Mr. Turrentine's first professional gig took place with Lowell Fulsom's blues band, which included a blind pianist named Ray Charles. "I guess my sound started back then," he said. "I couldn't avoid the blues."

Mr. Turrentine received his big break when drummer Max Roach's band fell apart while touring Pittsburgh in 1958. Roach ended up hiring both Turrentine brothers.

And Mr. Turrentine never abandoned his Pittsburgh roots. One of his albums from the mid-1980s, "La Place," was named for a Hill District street and in the credits mentioned the names of several dozen people, some of them musicians he grew up with.

"He was one of the great tenors of our time -- he was as big in the '50s and '60s as he is today," said pianist and bandleader Walt Harper. "He mesmerized you...

"He would blow everybody off the stand when he was playing, but his style endured time. He had a style that everyone enjoyed," Harper said.

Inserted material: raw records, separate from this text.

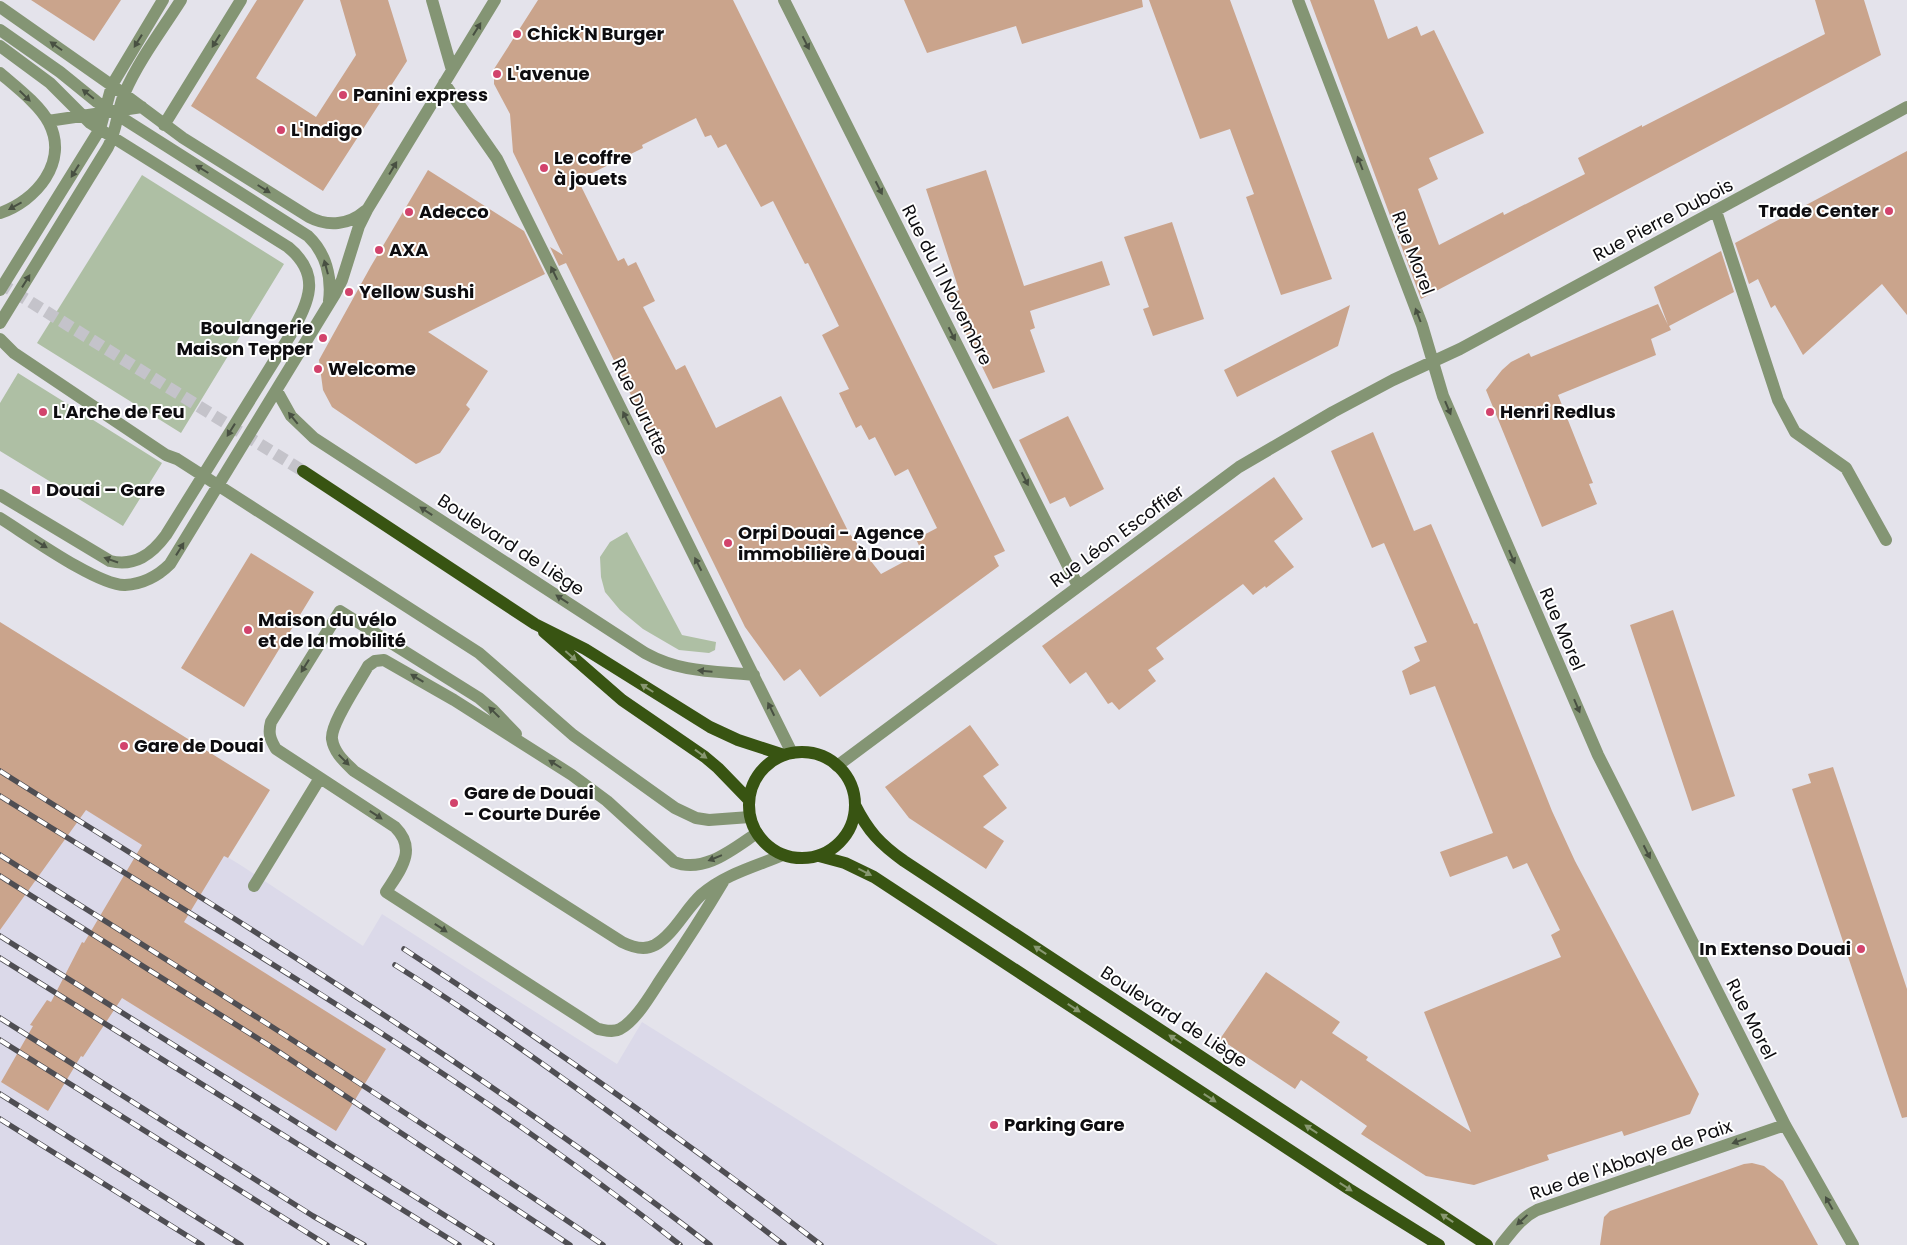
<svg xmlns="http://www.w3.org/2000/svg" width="1907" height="1245" font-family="Poppins,sans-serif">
  <rect width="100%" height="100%" fill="#e4e3eb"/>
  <path fill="#dbd9e9" d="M 0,716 L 242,866 L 363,946 L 382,914 L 617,1064 L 642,1022 L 998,1245 L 0,1245 Z"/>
  <path fill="#aebfa4" d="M 142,175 L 284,264 L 181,433 L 37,343 Z
    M 18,373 L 162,463 L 123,526 L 0,451 L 0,403 Z
    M 627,532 L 682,635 L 716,642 L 715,650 L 709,653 L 679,650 L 643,629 L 620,610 L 605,592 L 601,577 L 600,557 L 610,542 Z"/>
  <path fill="#caa48c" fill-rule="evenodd" d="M 31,0 L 121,0 L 94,41 Z
    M 257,0 L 304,0 L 256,78 L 316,117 L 356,55 L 340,0 L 388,0 L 407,61 L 323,191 L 191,106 Z
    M 538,0 L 733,0 L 1005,551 L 994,556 L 999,566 L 820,697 L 800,669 L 784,681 L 745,627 L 566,263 L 559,266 L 550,247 L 563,255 L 513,152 L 510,114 L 494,84 L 494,69 ZM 696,118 L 705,137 L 711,135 L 718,148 L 726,144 L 761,207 L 773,201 L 805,264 L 808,263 L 839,326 L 822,335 L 849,389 L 839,393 L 856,428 L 861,425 L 869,440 L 875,437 L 895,476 L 908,469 L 937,528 L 916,539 L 922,552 L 881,574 L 849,533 L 781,396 L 716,428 L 685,365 L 676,370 L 643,307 L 655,301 L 636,262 L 628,266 L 624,258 L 618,261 L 578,180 L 643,148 L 642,145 Z
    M 904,0 L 1142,0 L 1143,7 L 1022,44 L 1016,26 L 927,53 Z
    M 1149,0 L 1230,0 L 1332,279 L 1281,295 L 1246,197 L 1254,194 L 1230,129 L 1200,139 Z
    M 1310,0 L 1374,0 L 1388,39 L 1417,26 L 1421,36 L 1434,30 L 1484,133 L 1429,158 L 1438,179 L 1418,189 L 1439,245 L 1503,212 L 1504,215 L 1585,174 L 1578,158 L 1642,125 L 1642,127 L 1825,34 L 1815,0 L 1864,0 L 1881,55 L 1421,299 Z
    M 1907,151 L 1907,315 L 1882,284 L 1803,355 L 1775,305 L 1771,308 L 1758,279 L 1749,284 L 1735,243 Z
    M 428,170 L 524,231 L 545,274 L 428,332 L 488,371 L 466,405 L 470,409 L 440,453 L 416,464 L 332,407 L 323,390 L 319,360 L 371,266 Z
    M 986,170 L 1024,286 L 1102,261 L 1110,285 L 1030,311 L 1035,328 L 1030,330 L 1045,372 L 993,389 L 947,295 L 959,290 L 926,189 Z
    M 1172,222 L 1204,319 L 1153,336 L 1143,309 L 1149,307 L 1124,237 Z
    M 1721,251 L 1734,292 L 1669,326 L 1671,330 L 1651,339 L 1656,355 L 1558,395 L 1593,483 L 1589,484 L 1597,504 L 1542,527 L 1486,390 L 1502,370 L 1511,362 L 1529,353 L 1531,357 L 1658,304 L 1668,325 L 1654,287 Z
    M 1350,305 L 1338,346 L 1237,397 L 1224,370 Z
    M 1068,416 L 1104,489 L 1070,507 L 1065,497 L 1050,504 L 1019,440 Z
    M 1373,432 L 1414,531 L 1431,524 L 1474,624 L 1477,623 L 1552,811 L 1575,861 L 1699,1094 L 1690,1114 L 1624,1136 L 1622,1131 L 1547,1155 L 1549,1160 L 1474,1185 L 1426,1176 L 1361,1134 L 1367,1126 L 1301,1080 L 1295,1089 L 1220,1039 L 1266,972 L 1340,1022 L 1332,1033 L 1368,1057 L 1366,1060 L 1471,1132 L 1424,1012 L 1561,957 L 1551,935 L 1560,930 L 1527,863 L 1513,869 L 1507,856 L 1450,877 L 1440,852 L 1493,833 L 1435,686 L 1410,695 L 1402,671 L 1420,661 L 1414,647 L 1427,642 L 1384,543 L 1372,548 L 1331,451 Z
    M 1274,477 L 1303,519 L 1274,541 L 1294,567 L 1266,588 L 1265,586 L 1253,595 L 1243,584 L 1156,648 L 1164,659 L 1148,670 L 1156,681 L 1119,710 L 1112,702 L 1108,704 L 1086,672 L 1070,684 L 1042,646 Z
    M 251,553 L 314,592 L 244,707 L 181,668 Z
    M 1673,610 L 1735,796 L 1692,811 L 1630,625 Z
    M 0,622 L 270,790 L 228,858 L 224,856 L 184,922 L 386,1049 L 336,1131 L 122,998 L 83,1057 L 81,1056 L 48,1111 L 1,1082 L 33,1026 L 30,1025 L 47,1000 L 51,1002 L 82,942 L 84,943 L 142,845 L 86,810 L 0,930 Z
    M 970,725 L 999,765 L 983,776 L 1007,808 L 983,827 L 1004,841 L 986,869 L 909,818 L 885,787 Z
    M 1833,767 L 1907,989 L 1907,1117 L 1902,1118 L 1792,789 L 1811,783 L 1808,774 Z
    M 1752,1163 L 1764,1166 L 1783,1181 L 1818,1245 L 1600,1245 L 1604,1217 L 1610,1211 L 1744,1164 Z"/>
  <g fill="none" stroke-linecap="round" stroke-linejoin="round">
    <path stroke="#c4c3ca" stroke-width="12" stroke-dasharray="12 6" stroke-linecap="butt" d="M 0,283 L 303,471"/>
    <path stroke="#849574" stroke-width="12" d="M 432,0 L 452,70
      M 784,0 L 1078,586
      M 1298,0 L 1422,325 L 1443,396 L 1598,755 L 1785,1125 L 1853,1245
      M 0,7 L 124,94 L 183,138 L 309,217 C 328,227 349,225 365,211
      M 0,30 L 60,72 L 97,102 L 308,236 C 326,253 332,277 329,301
      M 0,46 L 50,83 L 90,123 L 288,247 C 322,275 309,301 291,334 L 166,535 C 152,554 135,567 110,561 L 0,495
      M 0,73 C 15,86 40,105 49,123 C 69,162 36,201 0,213
      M 444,83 L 497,159 L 792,753
      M 48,121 L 142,107
      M 164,125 L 241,0
      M 1716,211 L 1778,400 L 1795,432 L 1846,468 L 1886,540
      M 0,290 L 100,129 L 112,85 L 163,0
      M 0,323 L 108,147 C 117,130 117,110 125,92 C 139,60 162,30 181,0
      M 0,339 L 14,353 L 166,455 L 177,459 L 479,653 L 573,735 L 675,808 L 696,818 L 709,820 L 750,817
      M 277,391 L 291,416 L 314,438 L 645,653 C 681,673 714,671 754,675
      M 0,518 C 26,534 98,586 125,585 C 142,584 158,576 170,564 L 335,294 L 342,280 L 359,226 L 367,210 L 495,0
      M 516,734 L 492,709 L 479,698 L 340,611 L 271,722 C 268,733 270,739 276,749 L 395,827 C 418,850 400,870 386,892 L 598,1029 C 605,1030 613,1033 620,1029 C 637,1020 652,992 663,976 C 684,945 704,914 723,882
      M 837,766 L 1239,467 L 1333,412 L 1393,380 L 1460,349 L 1907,107
      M 757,833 C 733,849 704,874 674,862 L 607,801 L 572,775 L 454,700 L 384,660 L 375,661 L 368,666 C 360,681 330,724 332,739 C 334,753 345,762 354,771 L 622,942 C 632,947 644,951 655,945 C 674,934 685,910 701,895 C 723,875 756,866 783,855
      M 254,886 L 320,778
      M 1501,1245 C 1512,1231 1521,1218 1537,1210 L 1785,1125"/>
    <path stroke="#385412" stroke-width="12" d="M 303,471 L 535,624 L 585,649 L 710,727 L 738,740 L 784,755
      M 544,632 L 622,700 L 705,757 L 718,768 L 749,800
      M749 805a53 53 0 1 1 106 0a53 53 0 1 1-106 0Z
      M 855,805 C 868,831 880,844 904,861 L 1487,1245
      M 819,856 L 845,863 L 874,877 L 1349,1189 L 1439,1245"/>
    <g stroke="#4f4e53" stroke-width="5.5">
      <path id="rail" d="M 0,771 C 241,923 484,1071 710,1245
        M 0,796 C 230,939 467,1076 680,1245
        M 0,855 C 203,982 405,1110 603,1245
        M 0,876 L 273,1048 L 570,1245
        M 0,936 L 492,1245
        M 404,949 C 547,1043 686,1141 821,1245
        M 0,958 L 459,1245
        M 395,965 C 530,1050 658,1147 784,1245
        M 0,1018 L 313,1216 L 364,1245
        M 0,1040 L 327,1245
        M 0,1094 L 241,1245
        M 0,1119 L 202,1245"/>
    </g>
    <use href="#rail" stroke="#fff" stroke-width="4" stroke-dasharray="11" stroke-linecap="butt"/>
  </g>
  <defs><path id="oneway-solid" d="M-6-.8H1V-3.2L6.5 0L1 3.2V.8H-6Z" transform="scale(1.25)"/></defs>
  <g fill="#485042">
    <use href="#oneway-solid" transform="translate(477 29) rotate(-58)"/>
    <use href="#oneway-solid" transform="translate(138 41) rotate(122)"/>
    <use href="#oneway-solid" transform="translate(216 41) rotate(122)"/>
    <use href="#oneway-solid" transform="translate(806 43) rotate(63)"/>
    <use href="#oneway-solid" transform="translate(56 46) rotate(-145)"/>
    <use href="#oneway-solid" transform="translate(88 94) rotate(-141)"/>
    <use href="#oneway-solid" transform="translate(25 96) rotate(44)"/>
    <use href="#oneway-solid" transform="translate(1360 163) rotate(-111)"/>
    <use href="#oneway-solid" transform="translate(393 168) rotate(-59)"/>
    <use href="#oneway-solid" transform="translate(202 169) rotate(-148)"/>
    <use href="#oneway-solid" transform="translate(75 171) rotate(122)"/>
    <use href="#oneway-solid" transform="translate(879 188) rotate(63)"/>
    <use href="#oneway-solid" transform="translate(264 189) rotate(32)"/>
    <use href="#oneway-solid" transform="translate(15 206) rotate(151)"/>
    <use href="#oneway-solid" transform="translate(326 267) rotate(-105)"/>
    <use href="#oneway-solid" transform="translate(554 273) rotate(-116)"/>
    <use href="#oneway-solid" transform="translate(26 281) rotate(-58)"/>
    <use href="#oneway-solid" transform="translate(1418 315) rotate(-111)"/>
    <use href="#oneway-solid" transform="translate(952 334) rotate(63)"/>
    <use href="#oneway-solid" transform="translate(1448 408) rotate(67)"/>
    <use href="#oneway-solid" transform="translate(293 418) rotate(-129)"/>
    <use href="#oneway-solid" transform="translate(626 418) rotate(-116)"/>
    <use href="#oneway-solid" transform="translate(231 430) rotate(122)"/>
    <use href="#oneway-solid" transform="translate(1025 479) rotate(63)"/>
    <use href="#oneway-solid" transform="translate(426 511) rotate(-147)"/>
    <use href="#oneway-solid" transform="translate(41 544) rotate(32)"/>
    <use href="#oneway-solid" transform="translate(180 549) rotate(-58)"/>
    <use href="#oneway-solid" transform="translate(1512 557) rotate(67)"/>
    <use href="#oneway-solid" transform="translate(111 560) rotate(-161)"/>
    <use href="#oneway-solid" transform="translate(698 564) rotate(-117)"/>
    <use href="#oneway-solid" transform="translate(562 599) rotate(-147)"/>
    <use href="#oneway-solid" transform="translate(305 666) rotate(122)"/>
    <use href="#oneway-solid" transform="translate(705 671) rotate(-175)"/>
    <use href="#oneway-solid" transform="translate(417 678) rotate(-149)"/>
    <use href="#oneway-solid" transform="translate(1577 706) rotate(67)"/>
    <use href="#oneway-solid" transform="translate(771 709) rotate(-116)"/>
    <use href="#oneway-solid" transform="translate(494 712) rotate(-135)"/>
    <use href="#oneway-solid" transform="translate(344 760) rotate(45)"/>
    <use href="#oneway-solid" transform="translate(555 764) rotate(-148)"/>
    <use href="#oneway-solid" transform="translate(376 815) rotate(33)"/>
    <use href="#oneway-solid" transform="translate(1647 852) rotate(63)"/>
    <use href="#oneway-solid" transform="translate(715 858) rotate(158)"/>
    <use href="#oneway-solid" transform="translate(441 928) rotate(33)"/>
    <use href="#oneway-solid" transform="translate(1739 1141) rotate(161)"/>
    <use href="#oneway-solid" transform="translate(1829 1203) rotate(-119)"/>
    <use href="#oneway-solid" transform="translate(1522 1220) rotate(137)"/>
  </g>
  <g fill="#889871">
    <use href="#oneway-solid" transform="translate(571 656) rotate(41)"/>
    <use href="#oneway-solid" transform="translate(647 688) rotate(-148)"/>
    <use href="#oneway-solid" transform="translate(701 754) rotate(36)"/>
    <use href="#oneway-solid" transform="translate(865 872) rotate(27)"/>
    <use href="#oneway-solid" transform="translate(1040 950) rotate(-147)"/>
    <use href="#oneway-solid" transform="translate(1074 1008) rotate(33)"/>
    <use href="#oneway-solid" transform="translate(1175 1039) rotate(-147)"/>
    <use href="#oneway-solid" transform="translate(1210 1098) rotate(33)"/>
    <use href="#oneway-solid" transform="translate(1311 1129) rotate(-147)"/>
    <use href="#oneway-solid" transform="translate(1346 1187) rotate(33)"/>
    <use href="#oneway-solid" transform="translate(1447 1218) rotate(-147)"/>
  </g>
  <g fill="#d2436c" stroke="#fff" stroke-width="2">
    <circle cx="517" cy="34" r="5"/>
    <circle cx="497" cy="74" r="5"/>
    <circle cx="343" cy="95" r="5"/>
    <circle cx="281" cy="130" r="5"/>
    <circle cx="544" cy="168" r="5"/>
    <circle cx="1889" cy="211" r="5"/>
    <circle cx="409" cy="212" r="5"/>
    <circle cx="379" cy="250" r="5"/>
    <circle cx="349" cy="292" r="5"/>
    <circle cx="323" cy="338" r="5"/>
    <circle cx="318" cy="369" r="5"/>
    <circle cx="43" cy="412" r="5"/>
    <circle cx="1490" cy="412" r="5"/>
    <rect x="31" y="485" width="10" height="10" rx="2.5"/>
    <circle cx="728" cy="543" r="5"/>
    <circle cx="248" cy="630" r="5"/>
    <circle cx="124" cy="746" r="5"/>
    <circle cx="454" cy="803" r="5"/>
    <circle cx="1861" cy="949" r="5"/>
    <circle cx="994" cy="1125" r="5"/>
  </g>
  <g text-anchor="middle" stroke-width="4" stroke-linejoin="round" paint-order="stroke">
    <g font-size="18" font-weight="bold" fill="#0d0c0f" stroke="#fff" text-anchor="start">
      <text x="527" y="40">Chick'N Burger</text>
      <text x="507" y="80">L'avenue</text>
      <text x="353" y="101">Panini express</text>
      <text x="291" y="136">L'Indigo</text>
      <text x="554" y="164">Le coffre<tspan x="554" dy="21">à jouets</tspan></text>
      <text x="1879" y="217" text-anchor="end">Trade Center</text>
      <text x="419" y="218">Adecco</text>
      <text x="389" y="256">AXA</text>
      <text x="359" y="298">Yellow Sushi</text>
      <text x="313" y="334" text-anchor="end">Boulangerie<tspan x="313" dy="21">Maison Tepper</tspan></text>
      <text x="328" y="375">Welcome</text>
      <text x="53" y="418">L'Arche de Feu</text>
      <text x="1500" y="418">Henri Redlus</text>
      <text x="46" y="496">Douai – Gare</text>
      <text x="738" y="539">Orpi Douai - Agence<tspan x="738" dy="21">immobilière à Douai</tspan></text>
      <text x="258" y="626">Maison du vélo<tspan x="258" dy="21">et de la mobilité</tspan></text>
      <text x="134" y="752">Gare de Douai</text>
      <text x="464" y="799">Gare de Douai<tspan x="464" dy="21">- Courte Durée</tspan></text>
      <text x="1851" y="955" text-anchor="end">In Extenso Douai</text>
      <text x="1004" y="1131">Parking Gare</text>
    </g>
    <g font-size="18" fill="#0d0c0f" stroke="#fff">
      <text transform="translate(1663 220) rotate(-28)" y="6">Rue Pierre Dubois</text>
      <text transform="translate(1413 253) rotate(69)" y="6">Rue Morel</text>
      <text transform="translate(947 285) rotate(63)" y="6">Rue du 11 Novembre</text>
      <text transform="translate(640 407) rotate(64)" y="6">Rue Durutte</text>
      <text transform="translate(1117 536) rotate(-36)" y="6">Rue Léon Escoffier</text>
      <text transform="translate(511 545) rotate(33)" y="6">Boulevard de Liège</text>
      <text transform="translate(1562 629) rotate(67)" y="6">Rue Morel</text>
      <text transform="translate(1174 1017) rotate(33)" y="6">Boulevard de Liège</text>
      <text transform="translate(1751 1019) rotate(63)" y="6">Rue Morel</text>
      <text transform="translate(1631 1160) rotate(-19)" y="6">Rue de l'Abbaye de Paix</text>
    </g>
  </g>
</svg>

In 1974, Mr. Turrentine, then recording for Creed Taylor International Records, released the album "Sugar." Not only did the title track become a major hit, but it also introduced the music world to several up-and-coming musicians such as bassist Ron Carter, trumpeter Freddie Hubbard and especially guitarist and fellow Hill District native George Benson.

Mr. Turrentine also enjoyed a sterling reputation among his peers in the jazz world.

Marty Ashby, executive producer of the Manchester Craftsman's Guild jazz concerts, called Mr. Turrentine "one of the greatest musicians in the history of jazz ... every single tenor saxophonist that is out there playing today has some Stanley Turrentine in them. That's the kind of impact that Stanley has. You can listen to the young lions, to the Michael Breckers of the world and say, 'Ah, that's T, that's Stanley coming out.' "

Mr. Turrentine went solo in the 1960s. His blues-influenced riffs brought him commercial success with albums such as "Stan 'The Man' Turrentine," "Up at Minton's," and "Never Let Me Go."

He said he preferred mixing genres to being boxed in by one label.

"One day, my stepson and I were alphabetizing my albums over the years, and I noticed that they categorized me as a rock and roll player on certain albums, a bee-bop player on other albums, a pop player, a fusion player," he once said. "And I'm just saying ... 'Gee, I'm just playing with different settings, but I'm still playing the same way.' "

The Associated Press contributed to this report.